• [Your goal]: All records that follow are to be copied exactly, with images omitted.

Stored data entries:
+++
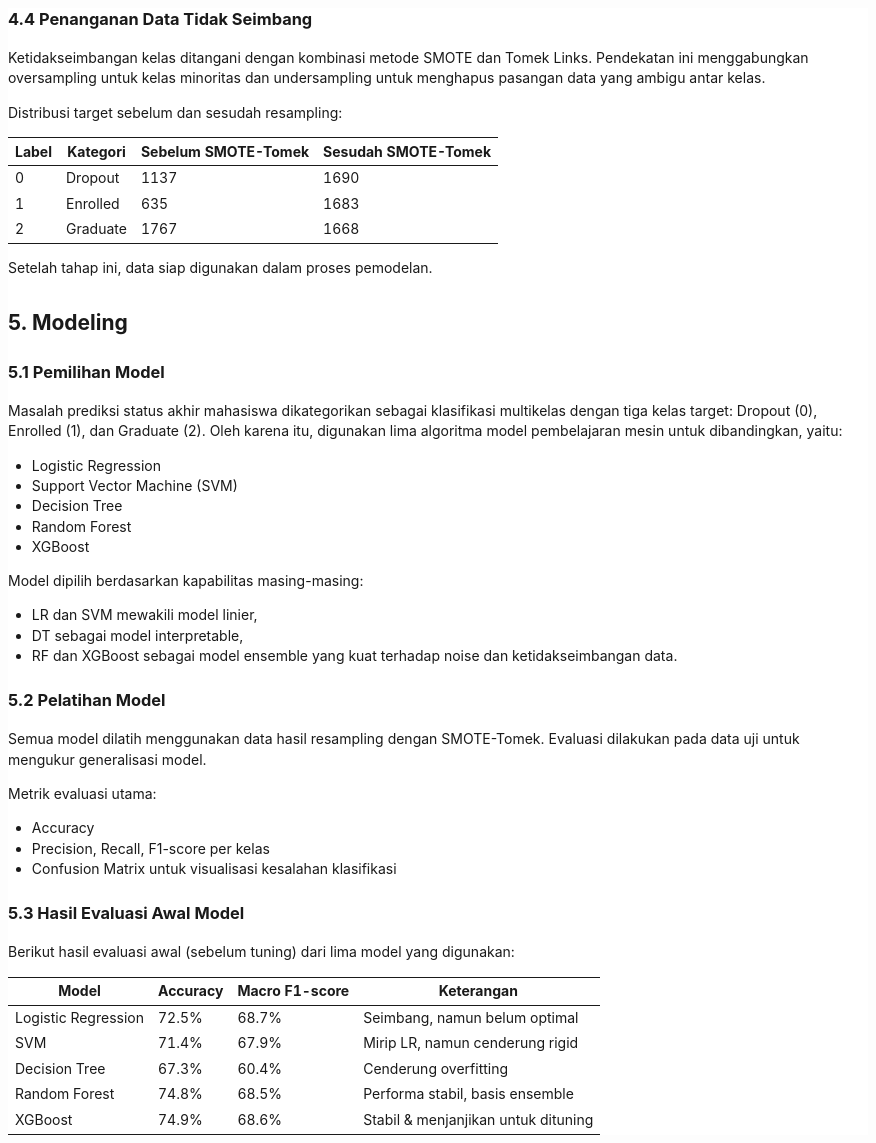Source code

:

### **4.4 Penanganan Data Tidak Seimbang**

Ketidakseimbangan kelas ditangani dengan kombinasi metode SMOTE dan Tomek Links. Pendekatan ini menggabungkan oversampling untuk kelas minoritas dan undersampling untuk menghapus pasangan data yang ambigu antar kelas.

Distribusi target sebelum dan sesudah resampling:

| Label | Kategori  | Sebelum SMOTE-Tomek | Sesudah SMOTE-Tomek |
|-------|-----------|----------------------|----------------------|
| 0     | Dropout   | 1137                 | 1690                 |
| 1     | Enrolled  | 635                  | 1683                 |
| 2     | Graduate  | 1767                 | 1668                 |

Setelah tahap ini, data siap digunakan dalam proses pemodelan.


## **5. Modeling**

### **5.1 Pemilihan Model**

Masalah prediksi status akhir mahasiswa dikategorikan sebagai klasifikasi multikelas dengan tiga kelas target: Dropout (0), Enrolled (1), dan Graduate (2). Oleh karena itu, digunakan lima algoritma model pembelajaran mesin untuk dibandingkan, yaitu:

- Logistic Regression
- Support Vector Machine (SVM)
- Decision Tree
- Random Forest
- XGBoost

Model dipilih berdasarkan kapabilitas masing-masing:
- LR dan SVM mewakili model linier,
- DT sebagai model interpretable,
- RF dan XGBoost sebagai model ensemble yang kuat terhadap noise dan ketidakseimbangan data.

### **5.2 Pelatihan Model**

Semua model dilatih menggunakan data hasil resampling dengan SMOTE-Tomek. Evaluasi dilakukan pada data uji untuk mengukur generalisasi model.

Metrik evaluasi utama:
- Accuracy
- Precision, Recall, F1-score per kelas
- Confusion Matrix untuk visualisasi kesalahan klasifikasi

### **5.3 Hasil Evaluasi Awal Model**

Berikut hasil evaluasi awal (sebelum tuning) dari lima model yang digunakan:

| Model              | Accuracy | Macro F1-score | Keterangan                           |
|-------------------|----------|----------------|--------------------------------------|
| Logistic Regression | 72.5%    | 68.7%          | Seimbang, namun belum optimal        |
| SVM               | 71.4%    | 67.9%          | Mirip LR, namun cenderung rigid      |
| Decision Tree     | 67.3%    | 60.4%          | Cenderung overfitting                |
| Random Forest     | 74.8%    | 68.5%          | Performa stabil, basis ensemble      |
| XGBoost           | 74.9%    | 68.6%          | Stabil & menjanjikan untuk dituning  |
+++
• [Exercise result]:
Source code

:

### **4.4 Penanganan Data Tidak Seimbang**

Ketidakseimbangan kelas ditangani dengan kombinasi metode SMOTE dan Tomek Links. Pendekatan ini menggabungkan oversampling untuk kelas minoritas dan undersampling untuk menghapus pasangan data yang ambigu antar kelas.

Distribusi target sebelum dan sesudah resampling:

| Label | Kategori  | Sebelum SMOTE-Tomek | Sesudah SMOTE-Tomek |
|-------|-----------|----------------------|----------------------|
| 0     | Dropout   | 1137                 | 1690                 |
| 1     | Enrolled  | 635                  | 1683                 |
| 2     | Graduate  | 1767                 | 1668                 |

Setelah tahap ini, data siap digunakan dalam proses pemodelan.


## **5. Modeling**

### **5.1 Pemilihan Model**

Masalah prediksi status akhir mahasiswa dikategorikan sebagai klasifikasi multikelas dengan tiga kelas target: Dropout (0), Enrolled (1), dan Graduate (2). Oleh karena itu, digunakan lima algoritma model pembelajaran mesin untuk dibandingkan, yaitu:

- Logistic Regression
- Support Vector Machine (SVM)
- Decision Tree
- Random Forest
- XGBoost

Model dipilih berdasarkan kapabilitas masing-masing:
- LR dan SVM mewakili model linier,
- DT sebagai model interpretable,
- RF dan XGBoost sebagai model ensemble yang kuat terhadap noise dan ketidakseimbangan data.

### **5.2 Pelatihan Model**

Semua model dilatih menggunakan data hasil resampling dengan SMOTE-Tomek. Evaluasi dilakukan pada data uji untuk mengukur generalisasi model.

Metrik evaluasi utama:
- Accuracy
- Precision, Recall, F1-score per kelas
- Confusion Matrix untuk visualisasi kesalahan klasifikasi

### **5.3 Hasil Evaluasi Awal Model**

Berikut hasil evaluasi awal (sebelum tuning) dari lima model yang digunakan:

| Model              | Accuracy | Macro F1-score | Keterangan                           |
|-------------------|----------|----------------|--------------------------------------|
| Logistic Regression | 72.5%    | 68.7%          | Seimbang, namun belum optimal        |
| SVM               | 71.4%    | 67.9%          | Mirip LR, namun cenderung rigid      |
| Decision Tree     | 67.3%    | 60.4%          | Cenderung overfitting                |
| Random Forest     | 74.8%    | 68.5%          | Performa stabil, basis ensemble      |
| XGBoost           | 74.9%    | 68.6%          | Stabil & menjanjikan untuk dituning  |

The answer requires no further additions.